Pietro se había convertido con los años en un joven delgado, alegre y disciplinado. Tenía una mirada inteligente y una sonrisa afable y clara. Su pelo ensortijado y rubio contrastaba con aquellos ojos renegridos, profundos y llenos de preguntas. Hablaba con una voz suave y un decir sereno, y había heredado aquel leve amaneramiento de su maestro, despojado sin embargo de toda afectación. Conservaba los mismos rasgos que tenía de niño, ahora estilizados por la pubertad, y llevaba su inusual belleza con cierta timidez.
A su disposición natural para el dibujo se había sumado el estudio metódico de la geometría y las matemáticas, las proporciones áureas, la anatomía y la arquitectura. Podía afirmarse que era un verdadero florentino. El manejo impecable de las perspectivas y los escorzos revelaban una perfecta síntesis entre la sensibilidad nacida del corazón y el cálculo minucioso de las fórmulas aritméticas. Francesco Monterga no podía disimular un orgullo que le henchía el pecho ante los elogiosos cometarios de doctos y profanos acerca del talento de su discípulo. Pero como correspondía a su austera naturaleza despojada de toda arrogancia, Pietro conocía sus propias limitaciones; podía admitir que, no sin muchos esfuerzos, había logrado dominar las técnicas del dibujo y el manejo de las perspectivas. Sin embargo, a la hora de aplicar los colores su aplomo se desvanecía frente a la tela y su pulso seguro con el lápiz se volvía vacilante e indeciso bajo el peso del pincel. Y pese a que sus tablas no revelaban sus íntimas incertidumbres, el color constituía para él un misterio indescifrable. Si todas las virtudes del futuro pintor que podía exhibir Pietro eran obra de la paciente enseñanza de su maestro, con la misma justicia había que admitir también que las fisuras en su formación eran responsabilidad de Francesco Monterga. Y a decir verdad, quizá sin advertirlo, el maestro florentino había instalado en el espíritu de su discípulo sus mismas carencias y obsesiones.

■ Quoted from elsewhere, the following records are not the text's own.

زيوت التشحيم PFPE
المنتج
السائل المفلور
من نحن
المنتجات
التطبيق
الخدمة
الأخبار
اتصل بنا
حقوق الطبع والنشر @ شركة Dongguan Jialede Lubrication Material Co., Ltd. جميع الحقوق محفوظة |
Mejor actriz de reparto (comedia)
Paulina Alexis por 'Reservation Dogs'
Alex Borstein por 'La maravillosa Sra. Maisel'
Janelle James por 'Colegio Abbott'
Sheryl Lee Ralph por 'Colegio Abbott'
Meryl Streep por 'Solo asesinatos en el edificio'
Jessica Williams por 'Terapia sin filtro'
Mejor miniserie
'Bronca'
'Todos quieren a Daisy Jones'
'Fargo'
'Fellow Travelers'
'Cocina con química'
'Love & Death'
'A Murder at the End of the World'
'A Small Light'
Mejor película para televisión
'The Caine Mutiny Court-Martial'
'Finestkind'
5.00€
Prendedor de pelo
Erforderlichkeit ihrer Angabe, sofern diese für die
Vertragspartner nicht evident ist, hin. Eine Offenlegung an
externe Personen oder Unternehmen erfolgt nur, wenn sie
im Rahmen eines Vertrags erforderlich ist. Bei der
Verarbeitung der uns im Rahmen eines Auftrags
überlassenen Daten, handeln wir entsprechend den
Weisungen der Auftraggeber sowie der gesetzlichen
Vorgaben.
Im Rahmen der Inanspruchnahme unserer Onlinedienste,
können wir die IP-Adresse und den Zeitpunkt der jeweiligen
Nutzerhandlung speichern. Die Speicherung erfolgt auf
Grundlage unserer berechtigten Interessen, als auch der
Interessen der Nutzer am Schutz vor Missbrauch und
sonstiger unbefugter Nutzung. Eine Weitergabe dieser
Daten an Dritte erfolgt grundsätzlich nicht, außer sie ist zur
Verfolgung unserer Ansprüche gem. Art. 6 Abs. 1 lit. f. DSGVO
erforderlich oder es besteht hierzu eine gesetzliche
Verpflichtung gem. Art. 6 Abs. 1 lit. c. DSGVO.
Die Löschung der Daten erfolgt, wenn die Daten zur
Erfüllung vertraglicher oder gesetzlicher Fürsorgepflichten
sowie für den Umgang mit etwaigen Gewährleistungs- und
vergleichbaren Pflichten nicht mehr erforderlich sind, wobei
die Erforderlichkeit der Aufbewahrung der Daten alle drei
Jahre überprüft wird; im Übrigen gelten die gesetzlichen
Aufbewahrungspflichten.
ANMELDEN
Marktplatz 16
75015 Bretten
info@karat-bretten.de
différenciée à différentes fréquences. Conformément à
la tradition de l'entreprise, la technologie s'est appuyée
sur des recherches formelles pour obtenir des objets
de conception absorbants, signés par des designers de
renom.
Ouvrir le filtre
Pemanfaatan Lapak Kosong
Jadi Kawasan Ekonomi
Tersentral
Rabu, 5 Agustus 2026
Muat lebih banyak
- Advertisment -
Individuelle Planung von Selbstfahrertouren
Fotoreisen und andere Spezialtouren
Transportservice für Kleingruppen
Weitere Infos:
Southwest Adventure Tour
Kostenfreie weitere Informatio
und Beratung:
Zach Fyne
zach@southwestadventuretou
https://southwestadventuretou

Ya era un hombre viejo, pero Francesco Monterga no se resignaba a morir sin poder develar el secreto del color. Quizá su aprendiz, joven, inteligente y profundamente inquieto, pudiera ayudarlo a resolver el enigma. Juntos, encerrados en la biblioteca, pasaban noches enteras releyendo y estudiando, una y otra vez, cada uno de los dígitos que se mezclaban con el texto de San Agustín y que no parecían responder a una lógica inteligible.
En el momento de la tragedia, Pietro della Chiesa estaba a punto de completar su formación y convertirse, por fin, en pintor. Y sin dudas, en uno de los más brillantes que hubiera dado Florencia. De modo que todos podían comprender el desconsuelo de Monterga, por momentos rayano con el patetismo. Se diría que el maestro florentino veía cómo se evaporaban ante sus ojos las esperanzas de vindicar sus propias frustraciones en la consagración de su hijo de oficio.